There's always the option of Moonfire spam, which has the advantage of being only instants. However, mana cost and low dps doesn't make it a too powerful burst.

The only option they have is to chain Starfire -> Moonfire or Wrath -> Moonfire depending on how long time they have.

All in all, druids are seriously lacking burst potential, in my opinion.


Shammies have some interesting options. First and foremost, Lava Burst is a garantueed crit as long as the enemy has Flame Shock on them. Lava burst deals better damage at a significantly lower mana cost than Chain Lightning, even without Flame Shock present. In addition it's handy that it's not from the nature (healing) school, in case of counterspells. Like Lightning Bolt it has a travel time, which can be both a blessing and a curse.

The special thing about shocks is that they share the same cooldown. In PVP, if you *need* your enemy snared (Frost Shock) or the shock cooldown ready to interrupt a spell (Earth Shock or Wind Shock), you won't have the option of chaining Flame Shock into Lave Burst. In PVE, you might often be better of using Wind Shock to reduce aggro rather than use it for a nuke. There's also the problem with range, 20 yards (barring gear bonuses) rather than 30 yards on cast-time nukes.

All in all, there's a lot of different combos for different needs.

First, let's look at Flame Shock -> Lava Burst. Since you have to wait for global cooldown after the first, the combo takes 3.5 sec, barring haste and interruptions. While Lava Burst is a garantueed crit, without Elemental Fury it's only a 150% crit, and the initial hit from flame shock is nothing great. In effect, while handy, this isn't a superior combo. The redeeming trait is that you only need to stand still to cast in 2 of those 3.5 seconds.

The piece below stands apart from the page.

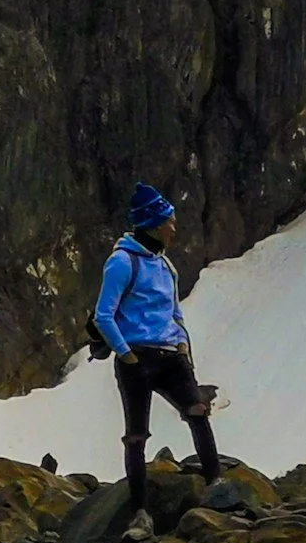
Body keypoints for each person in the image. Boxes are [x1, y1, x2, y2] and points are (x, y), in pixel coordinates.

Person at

Glyph of Shocking reduces the time of this combo by 0.5 sec.

If you spend 4 seconds, you can chain Lava Burst -> Chain Lightning -> Earth Shock. Frost Shock at the end deals a bit less damage, but snares if you need that should the combo fail to kill. The advantage of this combo is that Lava Burst have travelling time while Chain Lightning and Earth Shock hit instantly, meaning they can hit in very short amount of time (<0.5 sec), giving an enemy player very little time to react, provided you're at max shock range. If you're in melee, this isn't such a good idea. Of course, there's the risk of getting Chain Lightning counterspelled. Just Lava Burst -> Earth Shock is a quick and safe combo, in the sense that you can't get nature counterspelled.

Given the nature of Lava Burst, the best option for bursting is setting up a killer combo by casting Flame Shock earlier, then load up a double or triple nuke so that you get a second shock in. This is easier said than done in PVP, slightly less so in PVE.


Since pallies lack any casttimespells, their nukes are limited only to the instants they have. The interesting part is that Judgement of Justice (or any of the other judgements) is off the global cooldown, meaning you can that and another instant in at the same moment. Seal of Righteousness is probably the seal that causes the best damage on jugdement for a holy pally. Enlightened Judgements give judgement a lot of range, in fact more so than most other offensive spells in the game.

The primary nuke is Holy Shock, which has a few disadvantages. Only 20 yard range, for a start, and the fact that you might need it for healing rather than damaging. The bright side is that you probably have a fairly good crit rate on this, and using it with Divine Favor still grants the instant Flash of Light when used offensively, thanks to Infusion of Light.

Chaining Holy Shock and a judgement gives a fairly good nuke, and is completely instant. From 3.1 you can also throw in Exorcism, which will then be usable on all targets rather than just demons and undeads. See here for more details if you missed the change.

Last words

I believe Blizz doesn't dare to give druids a baseline high-damage, low cooldown ability like Holy Fire, Mind Blast and Lava Burst because they're afraid that it might make druids overpowered in PVP (again).